Difficile à dire. « Mais, seules les études épidémiologiques actuellement menées indiqueront si l'attitude des experts britanniques est la bonne », estime le Pr Haiat. En attendant, « on recommandera aux malades cardiaques à risque de respecter une bonne hygiène bucco-dentaire et de consulter leur dentiste au moins deux fois par an ».

Se méfier de l'hyponatrémie chez les insuffisants cardiaques

Pr Jourdain

Autre avis fourni par le Pr Patrick Jourdain
, cardiologue au centre René-Dubos de Pontoise : s'intéresser à l'hyponatrémie (moins de 135 mEq de Na +/l) chez les insuffisants cardiaques. Ces hyponatrémies sont en effet non seulement fréquentes (15 % des insuffisances cardiaques) et ce de plus en plus aujourd'hui avec la diffusion des traitements anti-aldostérone. Mais, elles peuvent réduire de moitié l'impact des diurétiques et être source d'effets secondaires, digestifs, musculaires, ou même plus graves (survenue possible de crises d'épilepsie, voire décès).

« En outre, la natrémie constitue avec le BNP un facteur pronostique, la mortalité étant d'autant plus forte chez les insuffisants cardiaques que sa valeur est basse ». Pour ce motif, le Pr Jourdain conseille « de surveiller la natrémie aussi souvent que la fonction rénale chez ces patients, soit au minimum une fois tous les 3 mois chez un malade qui va bien et jusque toutes les semaines chez les sujets âgés ». Il faudra aussi, préconise-t-il « limiter davantage les apports en eau qu'en sel, notamment là encore chez les malades âgés ». Les sels de régime, qui apportent du potassium, sont à éviter en raison du risque d'arythmie auxquels ils exposent.
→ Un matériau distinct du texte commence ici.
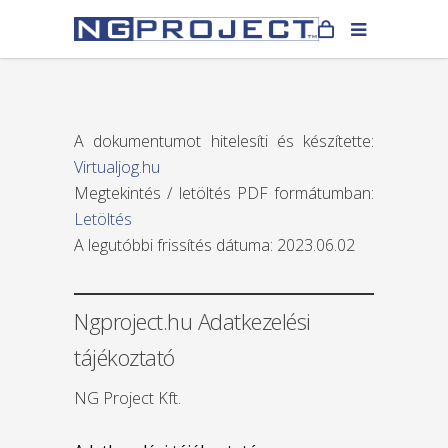
A dokumentumot hitelesíti és készítette:
Virtualjog.hu
Megtekintés / letöltés PDF formátumban:
Letöltés
A legutóbbi frissítés dátuma: 2023.06.02
Ngproject.hu Adatkezelési
tájékoztató
NG Project Kft.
Autre élément important, ne pas oublier de doser la glycémie devant une hyponatrémie. En effet, un diabète sucré peut déterminer une hyponatrémie avec hyperosmolarité, en raison du passage de l'eau du compartiment intracellulaire vers le compartiment extracellulaire du fait de l'hyperglycémie.

D'autres causes d'hyponatrémie sont représentées par le myélome et l'hyperlipidémie (osmolarité normale), l'insuffisance surrénale, la déshydratation (prise de diurétiques fréquemment impliquée), l'insuffisance rénale, la cirrhose, la potomanie (hypo-osmolarité).

Très peu de véritables faux positifs pour le dosage du BNP

« Il faut se méfier chez les patients qui présentent un taux élevé de BNP alors qu'ils ne sont apparemment pas insuffisants cardiaques et s'acharner à trouver des anomalies à l'échographie cardiaque », considère le Pr Jourdain. Si l'on excepte le cas exceptionnel des accidents vasculaires cérébraux avec brèche hémato-méningée, les faux positifs de ce dosage sont en fait rares et la majorité de ces malades sont porteurs de pathologies cardiaques.

De prime abord, il faudra penser à regarder le cœur droit, qui sécrète aussi ce peptide natriurétique.

« Toutes les causes d'insuffisance cardiaque droite (cœur pulmonaire chronique, embolie pulmonaire, BPCO, HTAP), peuvent en effet s'associer à une élévation du BNP qui se situe certes en général dans la fameuse zone grise du taux de BNP (100-400 pg/mL) mais conserve une valeur pronostique comme dans l'insuffisance cardiaque gauche » a indiqué le Pr Jourdain.

« Ainsi, une embolie pulmonaire avec élévation du BNP se traduit par une mortalité quatre fois supérieure à celle relevée dans les EP sans augmentation de ce taux. De même pour la BPCO ». Les patients avec une hypertrophie ventriculaire gauche, qui ont un taux de BNP compris entre 60 et 90 pg/mL, ont aussi trois fois plus de probabilité de décès dans les 6 ans que ceux avec une valeur inférieure.

Certaines altérations cardiaques secondaires à un sepsis, les myocardites voient le taux de BNP s'accroître. « Et, dans des pathologies rares comme l'amylose, l'hémochromatose, le fait d'avoir un taux de BNP élevé signe la présence d'une atteinte cardiaque ». D'autres causes d'accroissement du BNP sont représentées par la cirrhose (insuffisance cardiaque à débit élevé), les hyperthyroïdies, certaines carences vitaminiques et les troubles du rythme avec élévation de la fréquence cardiaque.

On retiendra aussi que l'âge n'élève que faiblement la valeur du BNP (il passe de 30 à 60 pg/mL). Mais, il faudra toujours évaluer le taux de BNP en prenant en compte la fonction rénale et le poids (le taux de NT-proBNP est divisé par deux en cas d'obésité).